The problem | In the digital commerce post below, retype the passage that begins with "It’s Partner Thursday!" and stops after "and technical know-how.", matching every word and mark.

It’s Partner Thursday! Today’s post is contributed by ICF Interactive. Adobe’s 2014 North American Partner of the Year, ICF Interactive is a full-service interactive marketing agency that guides brands through informed strategy, inspired design, and technical know-how.
Looking to the horizon of the digital commerce landscape, one can only imagine what lies beyond – or know exactly how fast it will once again become the foreground of all that we can see. Improvements in business intelligence and technologies, the driving force of the Digital Transformation, and an ever-growing mobile audience (2 billion global smartphone users by 2016, according to eMarketer) has undeniably disrupted the ways in which brands market and sell to consumers.
Despite these changes, most organizations have adapted fairly well. Arguably, we can find all of our favorite products, services, and media in a variety of off and online channels – quickly and easily. But for as fast as best practices in digital marketing, commerce, and content strategy have been established, our guess is that it won’t be too much longer until we’re implementing solutions for a new group of consumers with a challenging set of demands. Developing new touchpoints, architecting holistic environments that allow for a 360 degree view of the customer, acquiring and retaining thought-leaders, and automating time-consuming processes while maintaining flexibility, will enable the innovation brands will need to succeed.

Data shown |
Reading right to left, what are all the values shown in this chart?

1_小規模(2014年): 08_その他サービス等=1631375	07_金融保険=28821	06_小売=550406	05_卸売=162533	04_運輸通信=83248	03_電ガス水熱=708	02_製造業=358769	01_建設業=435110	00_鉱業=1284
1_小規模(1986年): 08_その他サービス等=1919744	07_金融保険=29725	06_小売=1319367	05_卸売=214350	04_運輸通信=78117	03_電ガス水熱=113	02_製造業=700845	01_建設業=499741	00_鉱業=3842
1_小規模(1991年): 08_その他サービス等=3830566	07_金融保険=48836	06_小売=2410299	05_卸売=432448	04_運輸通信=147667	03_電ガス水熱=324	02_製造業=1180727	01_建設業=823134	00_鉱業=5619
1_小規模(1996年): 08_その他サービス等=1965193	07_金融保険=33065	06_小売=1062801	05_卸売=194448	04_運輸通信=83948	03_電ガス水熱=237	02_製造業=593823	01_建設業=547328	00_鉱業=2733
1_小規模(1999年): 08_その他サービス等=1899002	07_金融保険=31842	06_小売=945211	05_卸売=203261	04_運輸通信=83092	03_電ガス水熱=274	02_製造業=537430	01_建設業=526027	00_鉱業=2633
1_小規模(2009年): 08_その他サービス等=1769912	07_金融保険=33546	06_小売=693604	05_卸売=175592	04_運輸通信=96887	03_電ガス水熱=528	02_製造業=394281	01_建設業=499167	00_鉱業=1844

Your response |
It’s Partner Thursday! Today’s post is contributed by ICF Interactive. Adobe’s 2014 North American Partner of the Year, ICF Interactive is a full-service interactive marketing agency that guides brands through informed strategy, inspired design, and technical know-how.